## Exercise prompt:
Read the records below. Copy each line where the string "möjliga" occurs.
Information given START
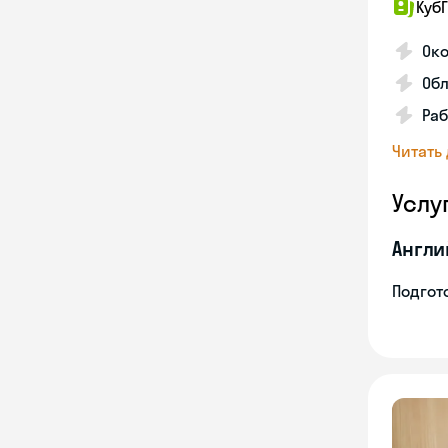
КубГ
Око
Обл
Раб
Читать
Услу
Англи
Подгото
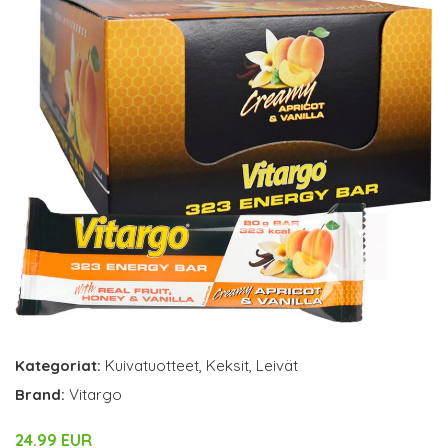
Kategoriat:
Kuivatuotteet
,
Keksit
,
Leivät
Brand:
Vitargo
24.99 EUR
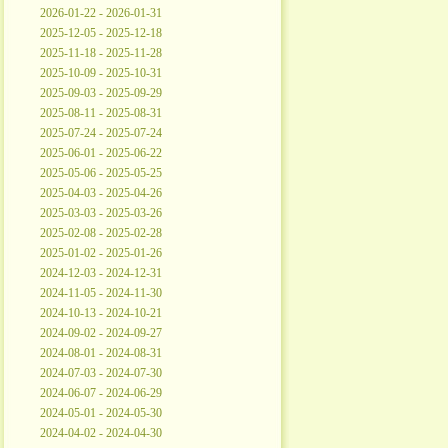
2026-01-22 - 2026-01-31
2025-12-05 - 2025-12-18
2025-11-18 - 2025-11-28
2025-10-09 - 2025-10-31
2025-09-03 - 2025-09-29
2025-08-11 - 2025-08-31
2025-07-24 - 2025-07-24
2025-06-01 - 2025-06-22
2025-05-06 - 2025-05-25
2025-04-03 - 2025-04-26
2025-03-03 - 2025-03-26
2025-02-08 - 2025-02-28
2025-01-02 - 2025-01-26
2024-12-03 - 2024-12-31
2024-11-05 - 2024-11-30
2024-10-13 - 2024-10-21
2024-09-02 - 2024-09-27
2024-08-01 - 2024-08-31
2024-07-03 - 2024-07-30
2024-06-07 - 2024-06-29
2024-05-01 - 2024-05-30
2024-04-02 - 2024-04-30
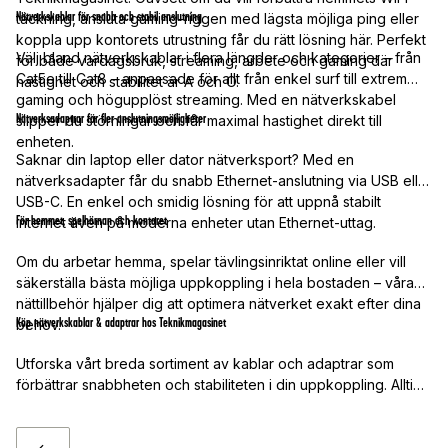
Nätverkskablar för snabb och stabil anslutning
täckning, ansluta gaming-riggen med lägsta möjliga ping eller
koppla upp kontorets utrustning får du rätt lösning här. Perfekt
Välj bland nätverkskablar i flera längder och kategorier – från
för både vardagsbruk, streaming, arbete och gaming där
Cat5e till Cat8 – anpassade för allt från enkel surf till extrem
hastighet och stabilitet är A och O.
gaming och högupplöst streaming. Med en nätverkskabel
Nätverksadaptrar för fler anslutningsmöjligheter
slipper du störningar och får maximal hastighet direkt till
enheten.
Saknar din laptop eller dator nätverksport? Med en
nätverksadapter får du snabb Ethernet-anslutning via USB eller
USB-C. En enkel och smidig lösning för att uppnå stabilt
För hemmet, spelhörnan och kontoret
internet även på moderna enheter utan Ethernet-uttag.
Om du arbetar hemma, spelar tävlingsinriktat online eller vill
säkerställa bästa möjliga uppkoppling i hela bostaden – våra
nättillbehör hjälper dig att optimera nätverket exakt efter dina
Köp nätverkskablar & adaptrar hos Teknikmagasinet
behov.
Utforska vårt breda sortiment av kablar och adaptrar som
förbättrar snabbheten och stabiliteten i din uppkoppling. Alltid
bra priser, snabb leverans och produkter som håller dig
uppkopplad – varje dag!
Information given END
## Response below:
täckning, ansluta gaming-riggen med lägsta möjliga ping eller
säkerställa bästa möjliga uppkoppling i hela bostaden – våra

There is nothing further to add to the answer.